If you’re storing steel or wire bulk containers with feet directly on pallet rack wire decking, you need to read this. Without proper runners, you’re creating a serious safety hazard that could lead to catastrophic failure, product loss, and possibly injured workers. This isn’t a minor technical issue or an optional upgrade. This is an important safety concern that warehouse managers need to understand. The problem affects facilities across the country, but many operations continue storing containers improperly because they’re either unaware of the risks or underestimate the consequences.

Wire decking in general is engineered to safely support palletized loads that spread weight evenly across the surface. But bulk containers typically feature four or more small feet that concentrate the entire load into very small surface areas. This creates what engineers call point loads, and they’re wire decking’s worst enemy. When these point loads are applied directly to wire decking, they can easily exceed the deck’s rated capacity, even if the total weight seems well within safe limits. The problem isn’t the total weight; it’s how the weight is distributed. The feet focus thousands of pounds into tiny contact points rather than spreading it across the deck channels.

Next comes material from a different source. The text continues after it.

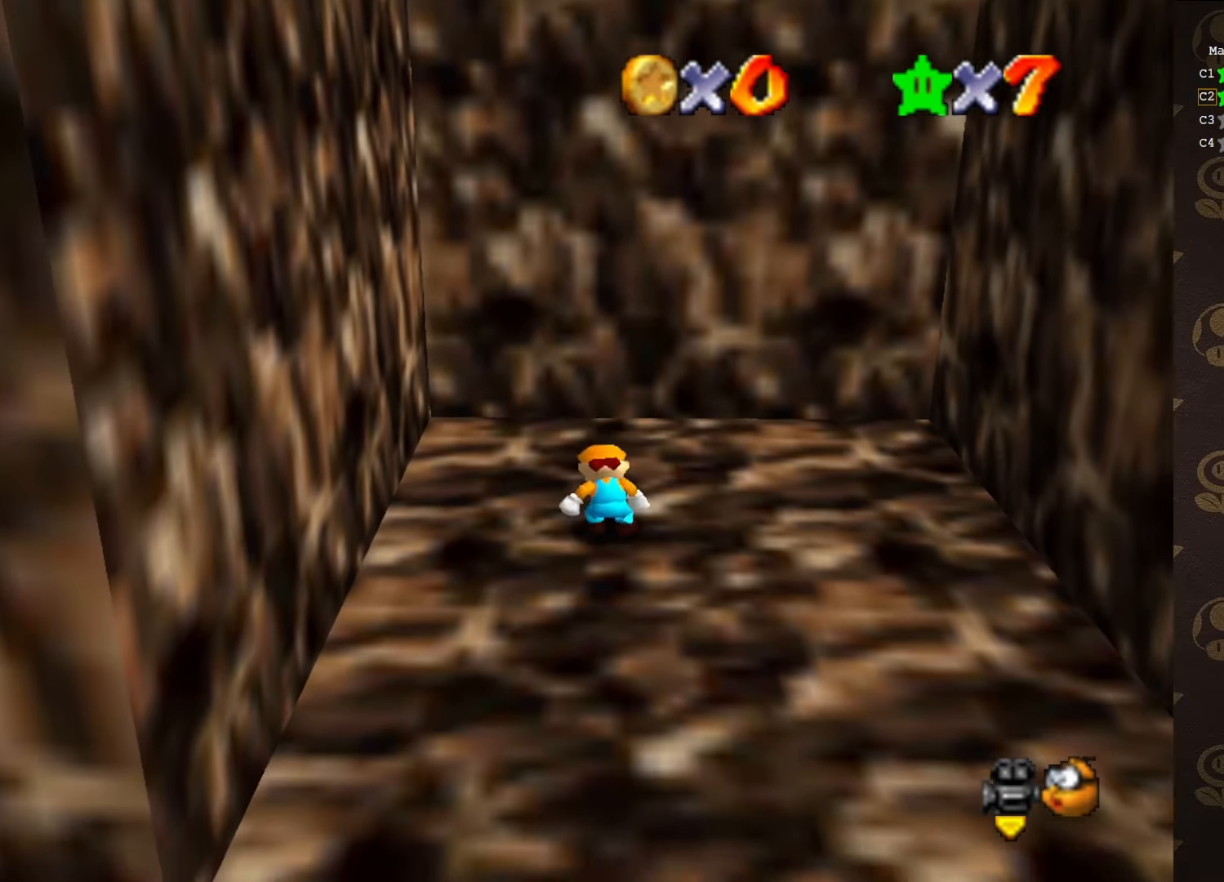
{"buttons": [], "left_stick": "down", "events": [[467, "left_stick", "down"]]}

Without runners to bridge the space between deck supports and transfer the load to the pallet rack beams, you’re setting yourself up for failure that can happen gradually through sagging and bending. But sometimes failure comes suddenly and with no warning.

When wire decking fails under point load stress, the results can be devastating. Containers crash through the racking system, sending thousands of pounds of steel and product crashing to the floor below. This destroys valuable materials and equipment, but the real danger is to your employees. A falling container can cause serious injuries or fatalities. The nightmare doesn’t end there, as damage to the rack structure itself can compromise adjacent bays, increasing the risk of a chain-reaction collapse that jeopardizes your entire system’s integrity. We’re not talking about hypothetical scenarios. This happens in warehouses across the country when facilities cut corners on storage accessories or don’t understand the engineering principles at work. The financial costs include damaged inventory, destroyed racking, potential OSHA violations, workers’ comp claims, and facility downtime. The human costs can be far worse.

Preventing these hazards is fairly simple. Containers with feet must always be equipped with steel runners or placed on solid steel decking designed to handle point loads. Runners distribute the container’s weight evenly across the wire decking and directly onto the pallet rack beams. This simple addition increases safety significantly and almost completely eliminates the risk of decking failure from point loads. Your investment in the right runners or solid decking pays for itself over time by protecting your inventory, racking system, and workers.

Don’t wait for a failure. Take action. If you’re storing containers with feet on wire decking without runners, you’re operating on borrowed time. This isn’t just good practice. It’s an essential component of responsible warehouse management and worker safety.